It looks like _redisContextConnectTcp() in hredis supports it, but it is only called via redisConnectWithTimeout() from the following methods.
- initialize(): mrb_redis_connect() in C
- connect_set_raw(): mrb_redis_connect_set_raw() in C
- connect_set_udptr(): mrb_redis_connect_set_raw() in C
Disclaimer: I have never used redis. I just looked at mruby-redis and hired code while waiting for windows update.
@yyamano Thank you for your suggestion.
@ajsharp @afunction Could you try to use Redis#enable_keepalive in doc ?
Or you can implement error handling like this example.
@matsumotory I tried using #enable_keepalive and it didn't help -- still getting the errors. I will try the begin rescue you linked to and report back.
I've put begin/rescue blocks in both the mruby_ssl_handshake_handler_code block and the mruby_init_worker_code block. Errors are only being generated from the handshake handler block. Here's my code:
begin
ssl = Nginx::SSL.new
domain = ssl.servername
redis = Userdata.new.redis
ssl_certificate = redis["#{domain}.crt"]
ssl_key = redis["#{domain}.key"]
if ssl_certificate && ssl_certificate != "" && ssl_key && ssl_key != ""
ssl.certificate_data = ssl_certificate
ssl.certificate_key_data = ssl_key
end
rescue Redis::ReplyError => e
STDERR.puts "HANDSHAKE REPLY ERROR: #{e}"
rescue Redis::ConnectionError => e
STDERR.puts "HANDSHAKE CONN ERROR: #{e}"
end
I'm seeing lots of Redis::ConnectionError exceptions in the nginx error logs. Unfortunately, all the reply says is: "could not read reply"
@matsumotory Is it possible to add more context here to the error message?
https://github.com/matsumotory/mruby-redis/blob/18b3d06cf238b26eb921e019fff1a9aa9ad22e95/src/mrb_redis.c#L1462
@ajsharp Thank you for your details.
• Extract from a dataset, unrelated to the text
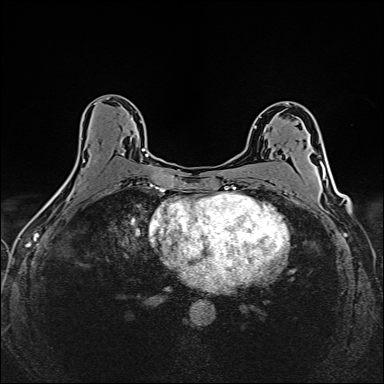
Breast MRI (dynamic contrast-enhanced), one axial slice; position 87 of 160 along the scan axis; dynamic contrast-enhanced series, time point 2 of 6 at this slice position (early post-contrast); 1.5 T; TE 2.4 ms, TR 5.2 ms; 1 mm slice thickness; 384 × 384 image matrix, field of view 300 × 300 mm. Female patient.
Structures marked on this image (semi-automatically segmented with operator editing):
- enhancing-tissue mask used for the functional tumour volume (all voxels passing the contrast-enhancement thresholds inside the analysis volume; usually the tumour): bounding box <94,148,149,162> (left, top, right, bottom; pixels)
I have implemented your suggestion on https://github.com/matsumotory/mruby-redis/pull/102 . Could you try this?
@ajsharp Do you still have the problem with the newer version of mruby-redis ?
@yyamano I will try an upgrade and let you know. Thanks for checking in on this.
@yyamano Is the latest version of mruby-redis installed with the latest version of this library?
@ajsharp If you rebuild ngx_mruby, the latest version of mruby-redis including the change is installed. You can check build_config.rb.lock to make sure if the latest version is installed. Mine is:
https://github.com/matsumotory/mruby-redis.git:
url: https://github.com/matsumotory/mruby-redis.git
branch: HEAD
commit: f1f98d9450783b8c281b5064554b12bfb9f0a65a
version: 0.0.1